ACTIVITY ▸ Leaving out every picture, copy the lines of the material below exactly, from the line containing "Årets Återanvändare" through the line containing "depois de uma".
######
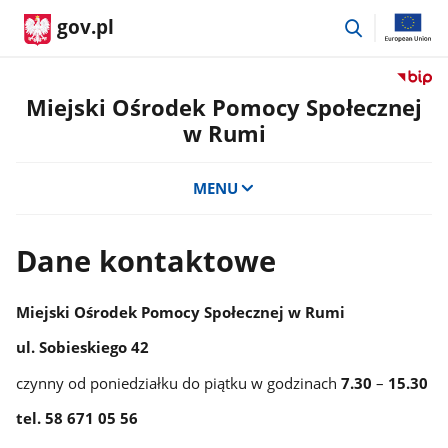
przejdź
gov.pl
do
wyszukiwar
Przejdź
do
Miejski Ośrodek Pomocy Społecznej
serwis
w Rumi
Biulety
Informa
Publicz
MENU
Miejski
Ośrode
Pomoc
Dane kontaktowe
Społecz
w
Rumi
Miejski Ośrodek Pomocy Społecznej w Rumi
ul. Sobieskiego 42
czynny od poniedziałku do piątku w godzinach
7.30
–
15.30
tel. 58 671 05 56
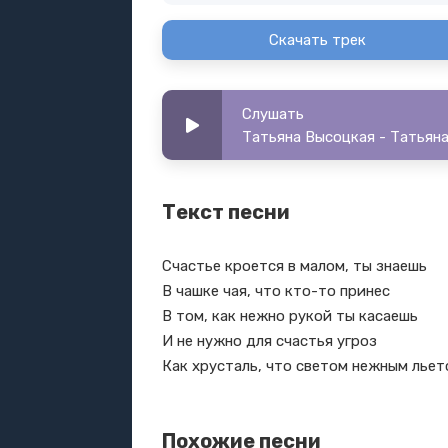
Скачать трек
Слушать
Татьяна Высоцкая - Татьяна
Текст песни
Счастье кроется в малом, ты знаешь
В чашке чая, что кто-то принес
В том, как нежно рукой ты касаешь
И не нужно для счастья угроз
Как хрусталь, что светом нежным льет
Похожие песни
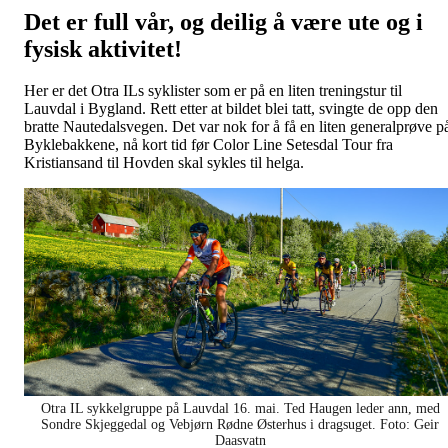
Det er full vår, og deilig å være ute og i
fysisk aktivitet!
Her er det Otra ILs syklister som er på en liten treningstur til
Lauvdal i Bygland. Rett etter at bildet blei tatt, svingte de opp den
bratte Nautedalsvegen. Det var nok for å få en liten generalprøve p
Byklebakkene, nå kort tid før Color Line Setesdal Tour fra
Kristiansand til Hovden skal sykles til helga.
Otra IL sykkelgruppe på Lauvdal 16. mai. Ted Haugen leder ann, med
Sondre Skjeggedal og Vebjørn Rødne Østerhus i dragsuget. Foto: Geir
Daasvatn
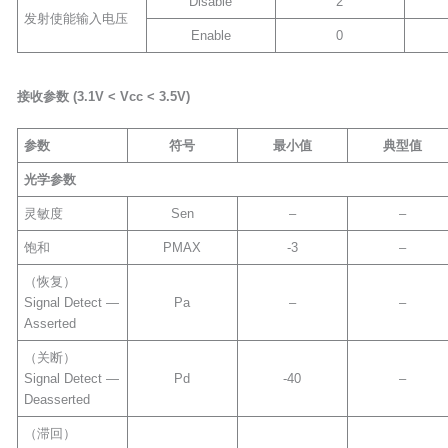
Disable
2
发射使能输入电压
Enable
0
接收参数
(3.1V <
Vcc
< 3.5V)
参数
符号
最小值
典型值
光学参数
灵敏度
Sen
–
–
饱和
PMAX
-3
–
（恢复）
Signal Detect —
Pa
–
–
Asserted
（关断）
Signal Detect —
Pd
-40
–
Deasserted
（滞回）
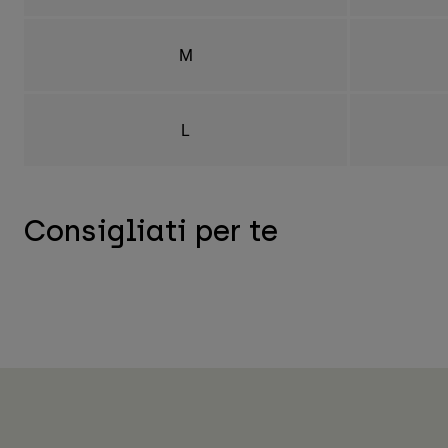
M
L
Consigliati per te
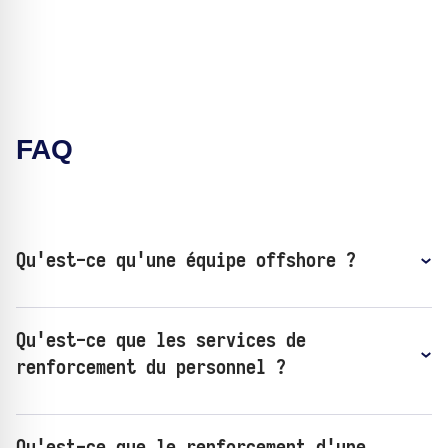
FAQ
Qu'est-ce qu'une équipe offshore ?
Qu'est-ce que les services de
renforcement du personnel ?
Qu'est-ce que le renforcement d'une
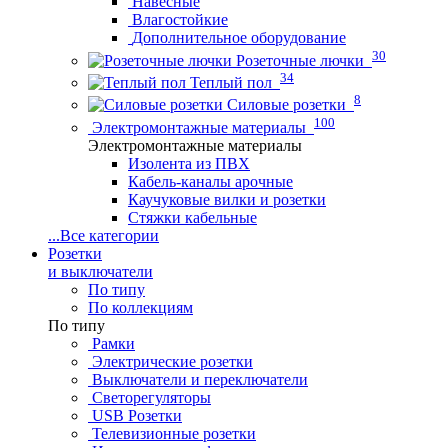
Навесные
Влагостойкие
Дополнительное оборудование
30
Розеточные лючки
34
Теплый пол
8
Силовые розетки
100
Электромонтажные материалы
Электромонтажные материалы
Изолента из ПВХ
Кабель-каналы арочные
Каучуковые вилки и розетки
Стяжки кабельные
...
Все категории
Розетки
и выключатели
По типу
По коллекциям
По типу
Рамки
Электрические розетки
Выключатели и переключатели
Светорегуляторы
USB Розетки
Телевизионные розетки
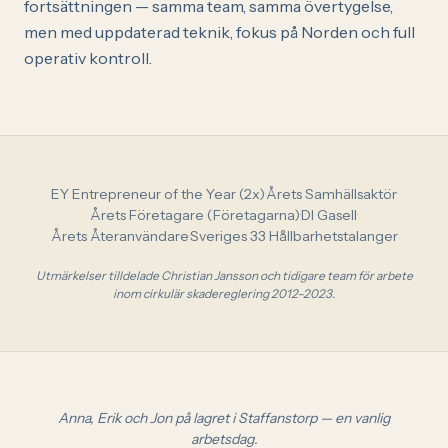
fortsättningen — samma team, samma övertygelse,
men med uppdaterad teknik, fokus på Norden och full
operativ kontroll.
EY Entrepreneur of the Year (2x)
·
Årets Samhällsaktör
·
Årets Företagare (Företagarna)
·
DI Gasell
·
Årets Återanvändare
·
Sveriges 33 Hållbarhetstalanger
Utmärkelser tilldelade Christian Jansson och tidigare team för arbete
inom cirkulär skadereglering 2012–2023.
Anna, Erik och Jon på lagret i Staffanstorp — en vanlig
arbetsdag.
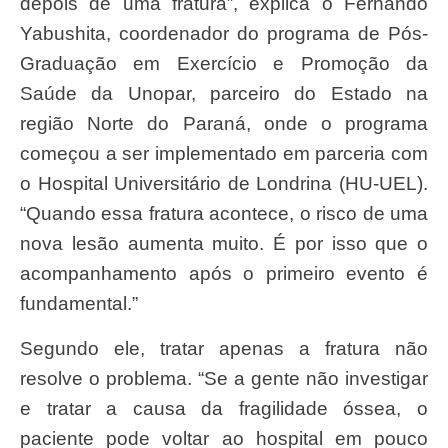
depois de uma fratura”, explica o Fernando
Yabushita, coordenador do programa de Pós-
Graduação em Exercício e Promoção da
Saúde da Unopar, parceiro do Estado na
região Norte do Paraná, onde o programa
começou a ser implementado em parceria com
o Hospital Universitário de Londrina (HU-UEL).
“Quando essa fratura acontece, o risco de uma
nova lesão aumenta muito. É por isso que o
acompanhamento após o primeiro evento é
fundamental.”
Segundo ele, tratar apenas a fratura não
resolve o problema. “Se a gente não investigar
e tratar a causa da fragilidade óssea, o
paciente pode voltar ao hospital em pouco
######
WORKED SOLUTION ▸
Årets Återanvändare
·
Sveriges 33 Hållbarhetstalanger
Utmärkelser tilldelade Christian Jansson och tidigare team för arbete
inom cirkulär skadereglering 2012–2023.
Anna, Erik och Jon på lagret i Staffanstorp — en vanlig
arbetsdag.
depois de uma fratura”, explica o Fernando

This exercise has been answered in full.